In Two-Faced Cloak, Thomas ruptures an inky background with a jagged horizon line and a large shape emerging from the darkness. Is it an abstracted topography or is that a tiny red pyramid slipping off the edge of the world? Defining the visual reference is far less important than the conceptual ride that Thomas pilots.
Still, some collages directly reference pop culture or actual events. Thomas notes that Big Bird Feigns Surprise (When Finding Out She’s Not Really a Bird) refers to Sesame Street’s Big Bird identifying as transgender. The collage’s action—without a giveaway trace of yellow—surges in an upward trajectory, biting through the ceiling or top of the composition, perhaps suggesting unencumbered freedom.
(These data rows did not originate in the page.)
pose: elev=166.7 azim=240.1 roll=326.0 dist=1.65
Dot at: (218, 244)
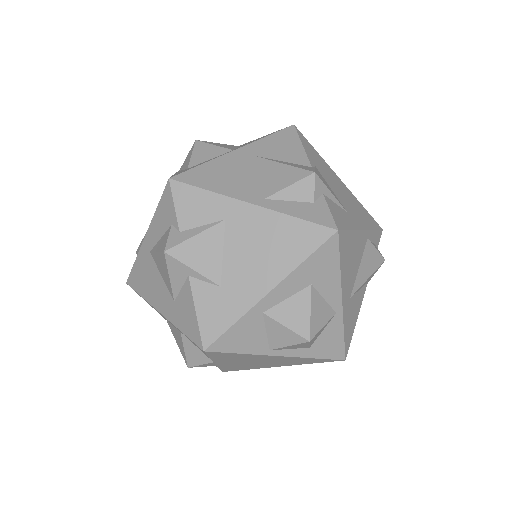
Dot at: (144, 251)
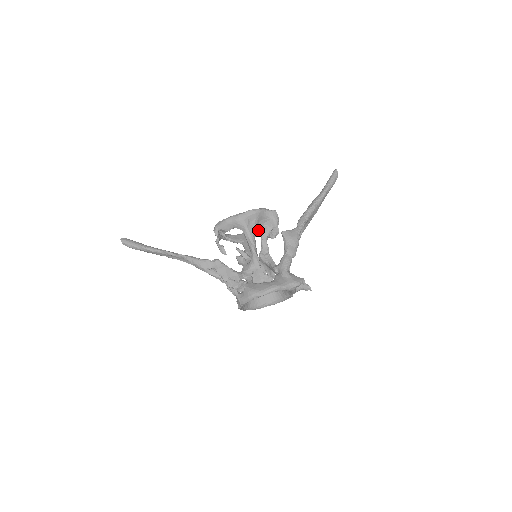
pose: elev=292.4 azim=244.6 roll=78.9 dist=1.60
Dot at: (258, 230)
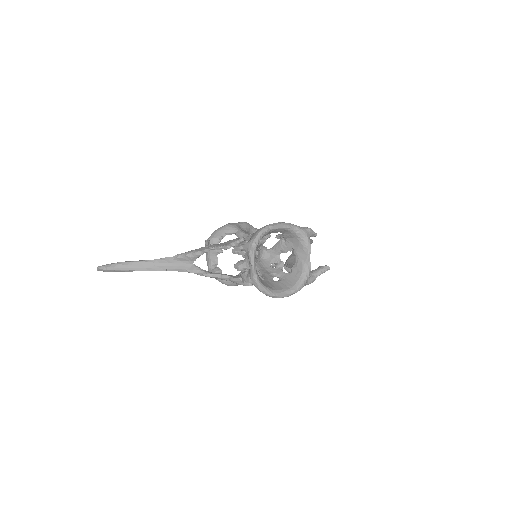
Dot at: occluded
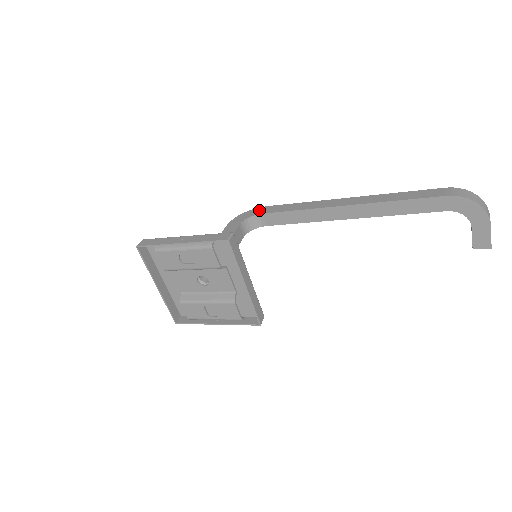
In the subtle Mute Heap, a green tower is topped by a dark rectangle suggesting multiple screens or windows. It’s a blank Tower of Babel in which all voices have been quieted, shifted to, and contained in small squares. In Floating Heap three separate bodies of abstraction float in space, simultaneously generating desire and ambivalence. Will the bodies connect, or simply drift away? As bellwethers of the exhibition, Mute Heap’s composition mirrors the rolling mounds of the installation, and Floating Heap may thread the connections between all of the collages—abstract yet familiar, ambiguous, yet somehow telling.
—Dana Self, Art Historian and UMKC Conservatory Strategic Communications Manager
Born in Sedalia, Missouri, Thomas received MA and MFA degrees from the University of Iowa and a BFA from Southwest Missouri State University. He was chair and professor of Fine Arts and taught digital imaging, painting and drawing at JCCC from 1991 to 2016.